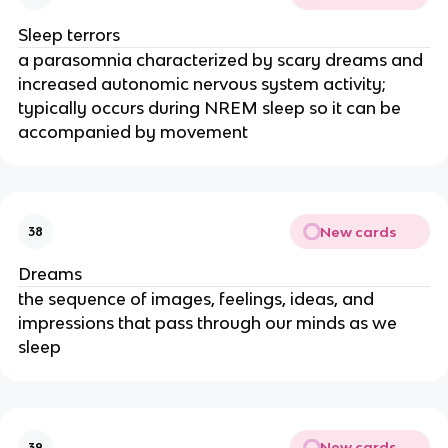
Sleep terrors
a parasomnia characterized by scary dreams and
increased autonomic nervous system activity;
typically occurs during NREM sleep so it can be
accompanied by movement
New cards
38
Dreams
the sequence of images, feelings, ideas, and
impressions that pass through our minds as we
sleep
New cards
39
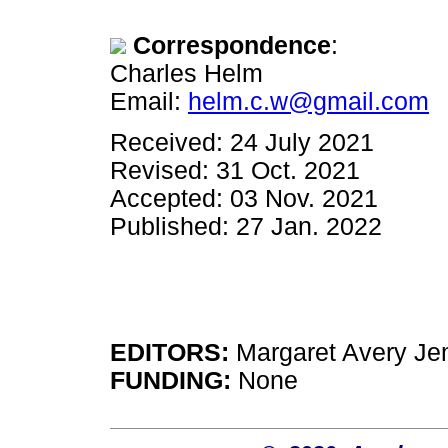
Correspondence
:
Charles Helm
Email:
helm.c.w@gmail.com
Received: 24 July 2021
Revised: 31 Oct. 2021
Accepted: 03 Nov. 2021
Published: 27 Jan. 2022
EDITORS:
Margaret Avery J
FUNDING:
None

────

◆ **The task**
In the records above, transcribe exactly the lines from the one containing "typically occurs during" through the last line, both included, and skip the pictures.

◆ **Answer**
typically occurs during NREM sleep so it can be
accompanied by movement
New cards
38
Dreams
the sequence of images, feelings, ideas, and
impressions that pass through our minds as we
sleep
New cards
39
Correspondence
:
Charles Helm
Email:
helm.c.w@gmail.com
Received: 24 July 2021
Revised: 31 Oct. 2021
Accepted: 03 Nov. 2021
Published: 27 Jan. 2022
EDITORS:
Margaret Avery J
FUNDING:
None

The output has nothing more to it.